Directions:
Can you write out every line of the saved entries below word for word, omitting the pictures?

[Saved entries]
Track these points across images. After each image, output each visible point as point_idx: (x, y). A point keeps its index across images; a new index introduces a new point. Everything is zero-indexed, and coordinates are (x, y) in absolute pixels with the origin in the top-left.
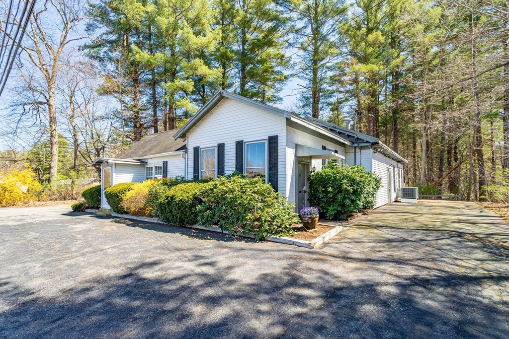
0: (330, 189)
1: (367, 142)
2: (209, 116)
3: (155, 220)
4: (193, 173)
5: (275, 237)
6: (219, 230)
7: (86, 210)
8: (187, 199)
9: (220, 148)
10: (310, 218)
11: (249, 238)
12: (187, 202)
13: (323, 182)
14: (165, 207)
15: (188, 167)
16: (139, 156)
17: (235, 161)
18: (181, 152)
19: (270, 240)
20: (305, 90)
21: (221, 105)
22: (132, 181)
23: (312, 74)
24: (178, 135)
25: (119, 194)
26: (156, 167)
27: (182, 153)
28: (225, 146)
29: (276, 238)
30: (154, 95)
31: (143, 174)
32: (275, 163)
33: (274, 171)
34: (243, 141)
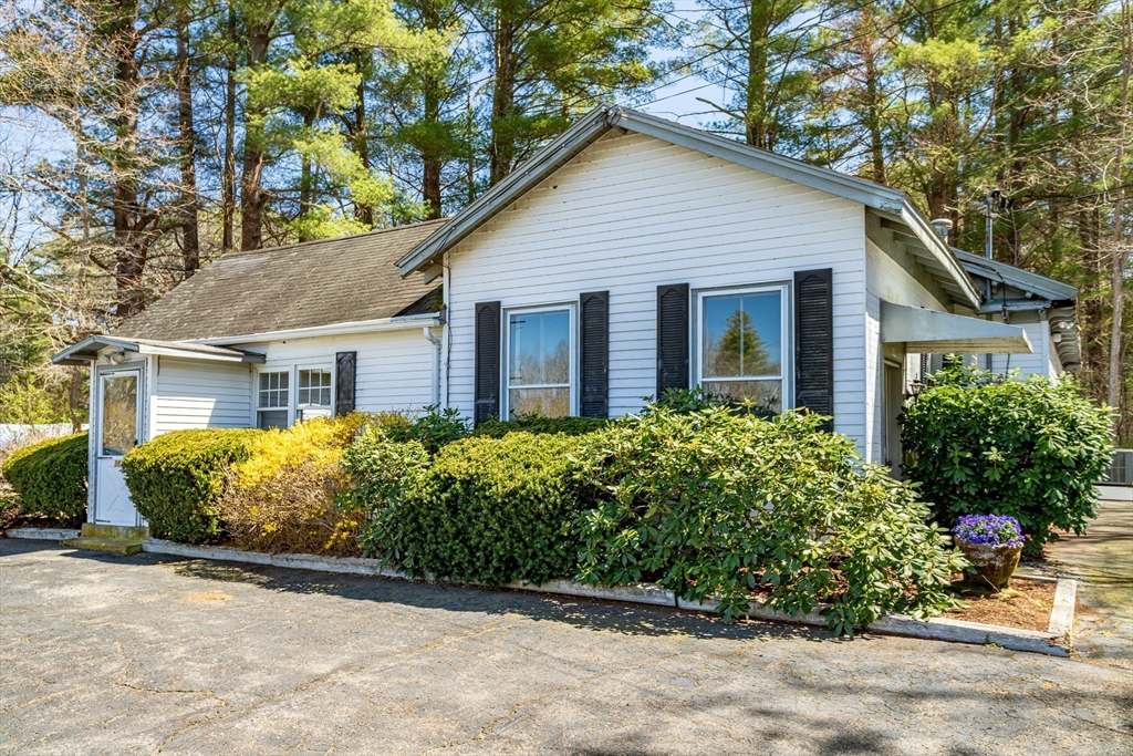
0: (994, 455)
1: (1035, 297)
2: (544, 194)
3: (363, 566)
4: (472, 397)
5: (906, 617)
6: (667, 598)
7: (13, 533)
8: (539, 488)
9: (591, 308)
10: (999, 552)
11: (803, 625)
12: (540, 501)
13: (962, 431)
14: (437, 520)
15: (452, 373)
16: (232, 332)
17: (654, 354)
18: (426, 321)
19: (889, 629)
20: (726, 118)
21: (594, 157)
22: (210, 424)
23: (746, 65)
24: (420, 260)
25: (195, 472)
26: (304, 375)
27: (432, 323)
28: (612, 300)
29: (915, 623)
30: (185, 114)
31: (247, 400)
32: (821, 364)
33: (819, 393)
34: (687, 285)
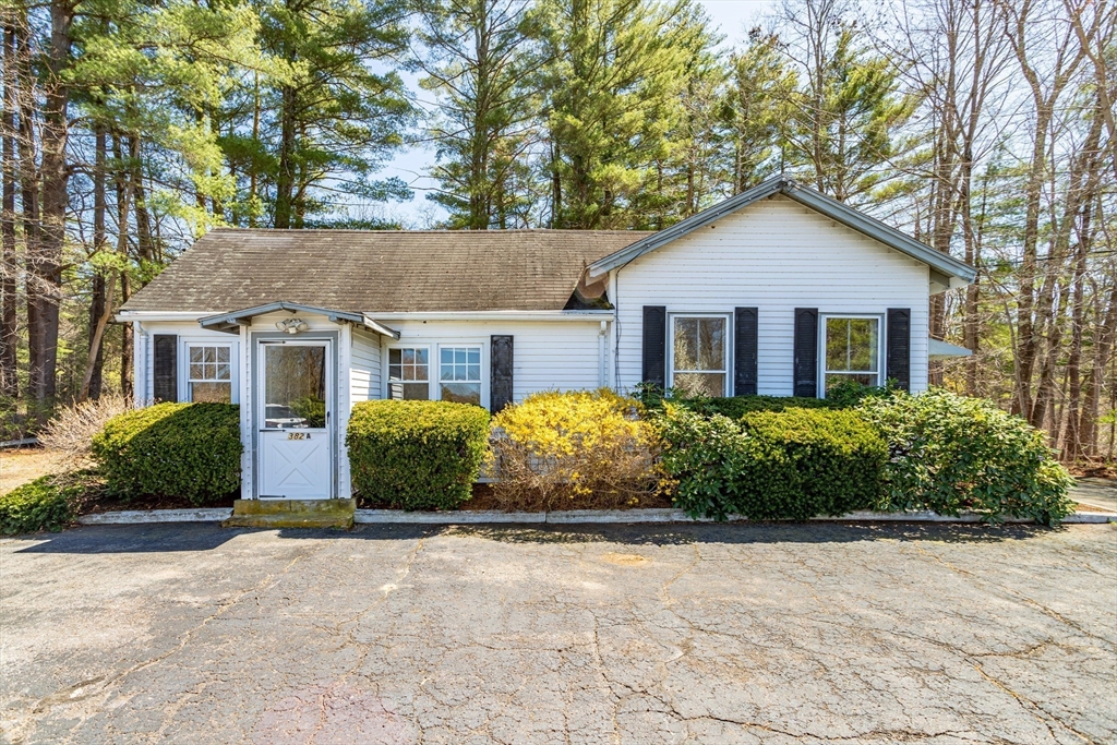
4: (640, 378)
9: (743, 319)
15: (620, 358)
17: (791, 354)
21: (747, 212)
26: (447, 352)
28: (760, 314)
31: (378, 372)
32: (904, 366)
33: (901, 383)
34: (817, 309)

Response:
Track these points across images. After each image, output each visible point as point_idx: (x, y). A point keeps its index across images; a new index introduces a new point. Everything is zero-indexed, and coordinates are (x, y) in absolute pixels with the origin in the top-left.
0: (330, 189)
1: (367, 142)
2: (209, 116)
3: (155, 220)
4: (193, 173)
5: (275, 237)
6: (219, 230)
7: (86, 210)
8: (187, 199)
9: (220, 148)
10: (310, 218)
11: (249, 238)
12: (187, 202)
13: (323, 182)
14: (165, 207)
15: (188, 167)
16: (139, 156)
17: (235, 161)
18: (181, 152)
19: (270, 240)
20: (305, 90)
21: (221, 105)
22: (132, 181)
23: (312, 74)
24: (178, 135)
25: (119, 194)
26: (156, 167)
27: (182, 153)
28: (225, 146)
29: (276, 238)
30: (154, 95)
31: (143, 174)
32: (275, 163)
33: (274, 171)
34: (243, 141)
0: (994, 455)
1: (1035, 297)
2: (544, 194)
3: (363, 566)
4: (472, 397)
5: (906, 617)
6: (667, 598)
7: (13, 533)
8: (539, 488)
9: (591, 308)
10: (999, 552)
11: (803, 625)
12: (540, 501)
13: (962, 431)
14: (437, 520)
15: (452, 373)
16: (232, 332)
17: (654, 354)
18: (426, 321)
19: (889, 629)
20: (726, 118)
21: (594, 157)
22: (210, 424)
23: (746, 65)
24: (420, 260)
25: (195, 472)
26: (304, 375)
27: (432, 323)
28: (612, 300)
29: (915, 623)
30: (185, 114)
31: (247, 400)
32: (821, 364)
33: (819, 393)
34: (687, 285)
4: (640, 378)
9: (743, 319)
15: (620, 358)
17: (791, 354)
21: (747, 212)
26: (447, 352)
28: (760, 314)
31: (378, 372)
32: (904, 366)
33: (901, 383)
34: (817, 309)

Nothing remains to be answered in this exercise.